The first true national selection to represent Canada in international competition appeared at the Inter-Allied Games, a replacement for the Summer Olympics held in 1919 following the conclusion of the First World War. The players were all members of the Canadian Expeditionary Force, many of them from the army league's champion team. They played a selection of American servicemen in a four-game series, losing three and taking one.

For the next few decades, Canada was only occasionally represented at international baseball events, including by several semi-pro clubs at the Global World Series contests of 1955 to 1957.

Baseball Canada identifies the first Canadian national team as the squad assembled for the 1967 Pan American Games, held on home soil in Winnipeg. The team was managed on the field by Gerry Mackay, who became a longtime skipper of the national team. However, four Canadian players (including future Canadian Baseball Hall of Fame pitcher Ron Stead) were controversially disqualified due to previously having played professional baseball (since professionalism was banned at the time by the International Olympic Committee). Canada ultimately went 1–5 in the tournament.

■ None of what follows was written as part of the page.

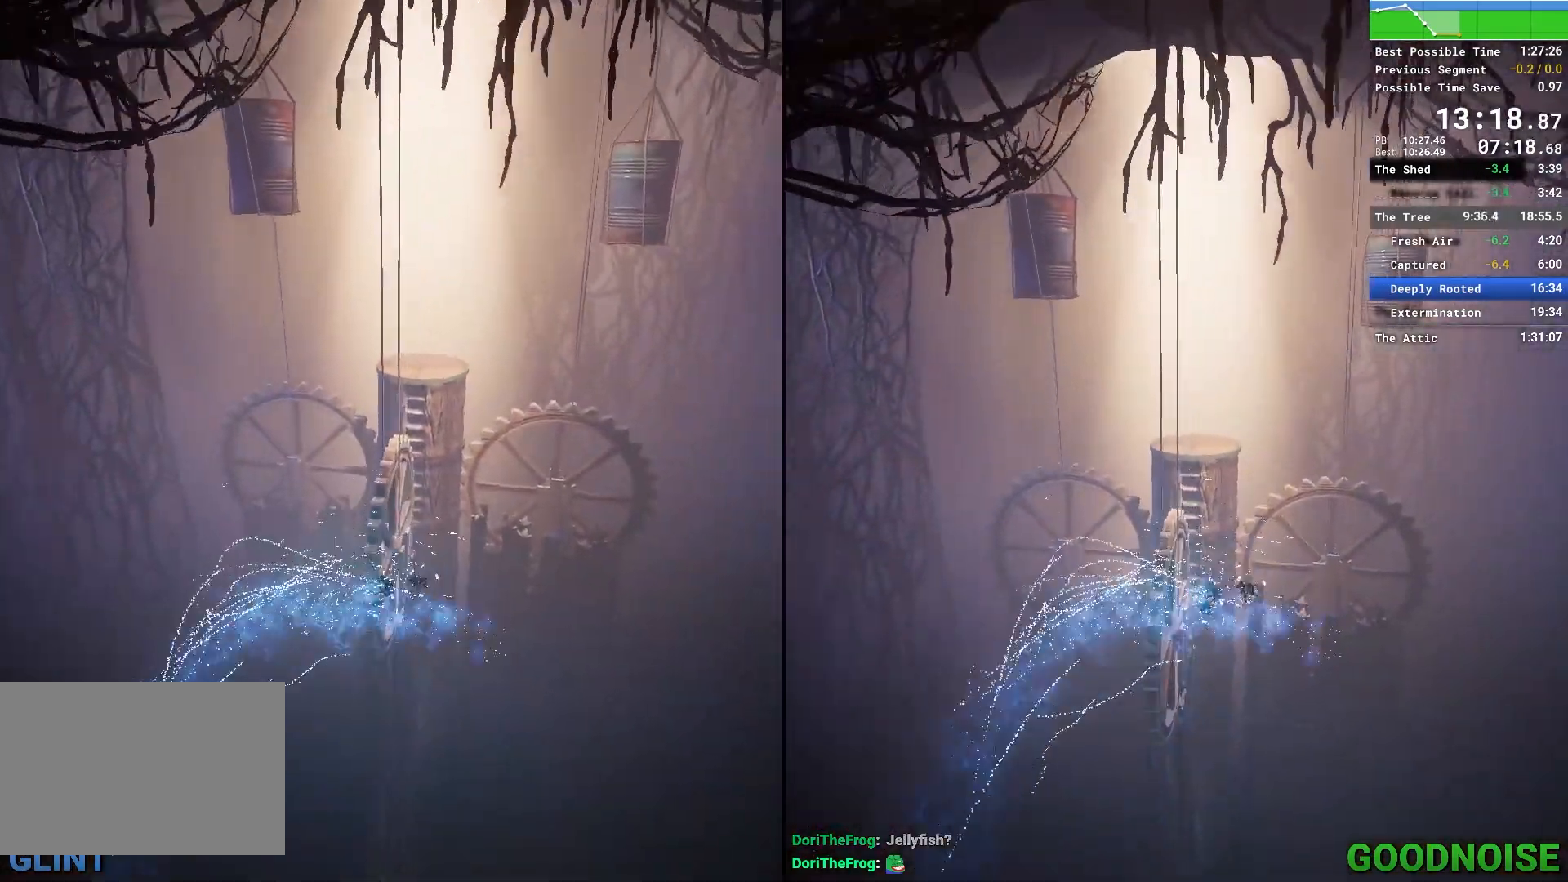
{"keys": ["w"], "mouse": [], "events": [[83, "space", "up"], [117, "space", "down"], [267, "space", "up"], [317, "space", "down"], [400, "space", "up"]]}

Canada made its debut in the Amateur World Series (later known as the Baseball World Cup) in the 1970 tournament. On the 1970 team was Dave McKay, a future Toronto Blue Jay.

===Olympic appearances===
Canada was invited to participate at the 1984 Summer Olympics. They finished with a 1–2 record in pool play, and did not advance to the knockout round. They finished tied for third in their pool, the equivalent of a tie for fifth overall.

Canada qualified for the 1988 Summer Olympics by finishing in fourth place at the 1987 Pan American Games and defeating 1987 European Baseball Championship silver medalist Italy in a playoff. They finished with a 1–2 record in pool play, and did not advance to the knockout round. They finished in seventh place overall.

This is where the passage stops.